There are also things I'm sad to have lost.  My older son was counted in the 1% of our national population who graduated high school this year without the traditions we've held for decades.  I recall my senior year with fondness, and I'm sorry that his ended so anticlimactically.

And then there are those practices that fall in to the grey area.  I find the majority of my life does not fall neatly into black or white, but lingers in the continuum of grey.  Please hear my heart as much as my words.  I miss church.  I do.  But, I've had this feeling for months now that we've desperately needed to let go of some of the things we do, or at very minimum, how we do them. Without the routine of Sunday morning, Wednesday night, monthly specials, I've asked myself why do we do what we do as the church?  Why do I do what I do as a part of the church?  Do our actions entice the common man or applaud the Christian elite? How would God design the church if He were starting it today?  I cannot answer that because He is not starting the church today.  However, I can look at how the early church behaved:
They devoted themselves to the apostles’ teaching and to fellowship, to the breaking of bread and to prayer. Everyone was filled with awe at the many wonders and signs performed by the apostles. All the believers were together and had everything in common. They sold property and possessions to give to anyone who had need. Every day they continued to meet together in the temple courts. They broke bread in their homes and ate together with glad and sincere hearts, praising God and enjoying the favor of all the people. And the Lord added to their number daily those who were being saved. (Acts 2:42-47, NIV)
I've been stuck on the first line of this passage for years: They devoted themselves to the apostles’ teaching and to fellowship.  I understand being devoted to teaching, but I could not wrap my head around being devoted to fellowship.  I'm starting to wonder if fellowship is one of the things we've been getting terribly wrong in the church.  If other believers are anything like me (and I'm actually praying that I'm the only one), we've made shallow a very deep word.  Too often I've reduced fellowship to gathering.  We are tempted to call every church event that isn't a "worship service" or "Bible study" or "ministry opportunity" fellowship. The Greek word for fellowship is one that I've heard so often it's almost trite: KOINONIA. Lord, forgive me.

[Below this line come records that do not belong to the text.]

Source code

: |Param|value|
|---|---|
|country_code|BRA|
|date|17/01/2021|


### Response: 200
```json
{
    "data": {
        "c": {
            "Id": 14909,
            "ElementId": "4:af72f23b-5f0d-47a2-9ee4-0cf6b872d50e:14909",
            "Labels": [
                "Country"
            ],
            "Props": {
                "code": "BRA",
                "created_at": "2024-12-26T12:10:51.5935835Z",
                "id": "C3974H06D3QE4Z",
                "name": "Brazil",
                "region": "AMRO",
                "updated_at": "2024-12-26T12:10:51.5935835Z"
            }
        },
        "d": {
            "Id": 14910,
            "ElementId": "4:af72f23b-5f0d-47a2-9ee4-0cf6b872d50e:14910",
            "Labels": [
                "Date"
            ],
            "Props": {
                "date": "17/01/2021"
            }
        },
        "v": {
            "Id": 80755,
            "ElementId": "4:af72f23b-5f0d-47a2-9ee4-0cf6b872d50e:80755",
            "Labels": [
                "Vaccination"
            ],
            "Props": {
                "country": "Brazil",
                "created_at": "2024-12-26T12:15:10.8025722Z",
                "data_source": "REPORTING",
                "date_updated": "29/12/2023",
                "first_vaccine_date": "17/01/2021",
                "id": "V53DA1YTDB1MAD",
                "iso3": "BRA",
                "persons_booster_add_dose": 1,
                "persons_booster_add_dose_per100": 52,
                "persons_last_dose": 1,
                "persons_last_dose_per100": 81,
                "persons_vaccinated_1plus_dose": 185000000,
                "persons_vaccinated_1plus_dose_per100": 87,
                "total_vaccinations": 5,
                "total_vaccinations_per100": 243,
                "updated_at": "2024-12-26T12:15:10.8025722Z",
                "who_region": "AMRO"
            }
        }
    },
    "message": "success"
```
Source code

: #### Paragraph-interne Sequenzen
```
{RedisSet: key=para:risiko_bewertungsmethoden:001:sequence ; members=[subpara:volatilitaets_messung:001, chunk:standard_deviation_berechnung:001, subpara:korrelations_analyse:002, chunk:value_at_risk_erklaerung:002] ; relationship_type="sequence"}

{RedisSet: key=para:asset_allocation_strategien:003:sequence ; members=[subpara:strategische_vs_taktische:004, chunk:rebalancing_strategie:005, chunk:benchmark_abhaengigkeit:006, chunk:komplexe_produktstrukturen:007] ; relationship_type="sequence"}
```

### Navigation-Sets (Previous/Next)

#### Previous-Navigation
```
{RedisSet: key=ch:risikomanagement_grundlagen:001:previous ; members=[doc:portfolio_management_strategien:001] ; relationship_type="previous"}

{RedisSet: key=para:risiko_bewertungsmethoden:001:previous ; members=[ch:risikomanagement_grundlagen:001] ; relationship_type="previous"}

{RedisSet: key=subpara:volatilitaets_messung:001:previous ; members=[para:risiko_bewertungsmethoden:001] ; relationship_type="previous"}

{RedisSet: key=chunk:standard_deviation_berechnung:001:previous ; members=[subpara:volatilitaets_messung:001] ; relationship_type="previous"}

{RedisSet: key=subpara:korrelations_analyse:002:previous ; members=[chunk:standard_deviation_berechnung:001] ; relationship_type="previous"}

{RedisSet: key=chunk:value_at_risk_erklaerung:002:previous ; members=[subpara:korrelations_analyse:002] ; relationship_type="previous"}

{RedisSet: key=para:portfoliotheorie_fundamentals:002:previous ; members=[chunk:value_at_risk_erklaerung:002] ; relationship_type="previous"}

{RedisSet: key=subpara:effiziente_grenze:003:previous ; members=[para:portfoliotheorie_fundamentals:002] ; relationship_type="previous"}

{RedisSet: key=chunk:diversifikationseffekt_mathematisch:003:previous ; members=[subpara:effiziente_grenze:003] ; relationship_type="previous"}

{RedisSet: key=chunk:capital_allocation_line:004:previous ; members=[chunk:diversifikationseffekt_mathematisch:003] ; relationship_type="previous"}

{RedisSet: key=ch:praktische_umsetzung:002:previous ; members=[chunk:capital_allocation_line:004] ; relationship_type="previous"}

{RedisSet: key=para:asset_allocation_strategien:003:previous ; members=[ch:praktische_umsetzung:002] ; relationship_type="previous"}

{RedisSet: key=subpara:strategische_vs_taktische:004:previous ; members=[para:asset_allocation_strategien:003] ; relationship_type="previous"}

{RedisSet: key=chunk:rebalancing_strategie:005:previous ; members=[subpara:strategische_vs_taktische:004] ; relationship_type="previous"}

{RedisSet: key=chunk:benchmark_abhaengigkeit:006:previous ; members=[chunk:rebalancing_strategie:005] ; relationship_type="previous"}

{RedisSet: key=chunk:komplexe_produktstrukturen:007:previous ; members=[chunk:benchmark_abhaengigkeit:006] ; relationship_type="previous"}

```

This thing we call fellowship is part of our sacred experience.  It is so much more than potlucks or picnics.  Fellowship has to do with sharing, participating, contributing, and unity.  As I think about this idea, I'm realizing my local church recently shared fellowship by passing out these communion baskets to the families of our church.  More than just the teamwork of purchasing supplies, assembling baskets, and distributing to 40+ homes, I can't help but think about the fellowship of communion.  These glass cups are decades old and, before being shelved away in favor of their disposable plastic versions, offered the chance to unite with God to countless believers. When we take communion we remember Christ and celebrate His sacrifice.

Like these communion cups, have we traded the long lasting means of sharing Christ for a cheap, disposable version?  Have we hidden away something of value for something easier?  I've asked a lot of questions today. In my heart I feel that these questions aren't for me to answer, at least not at this time.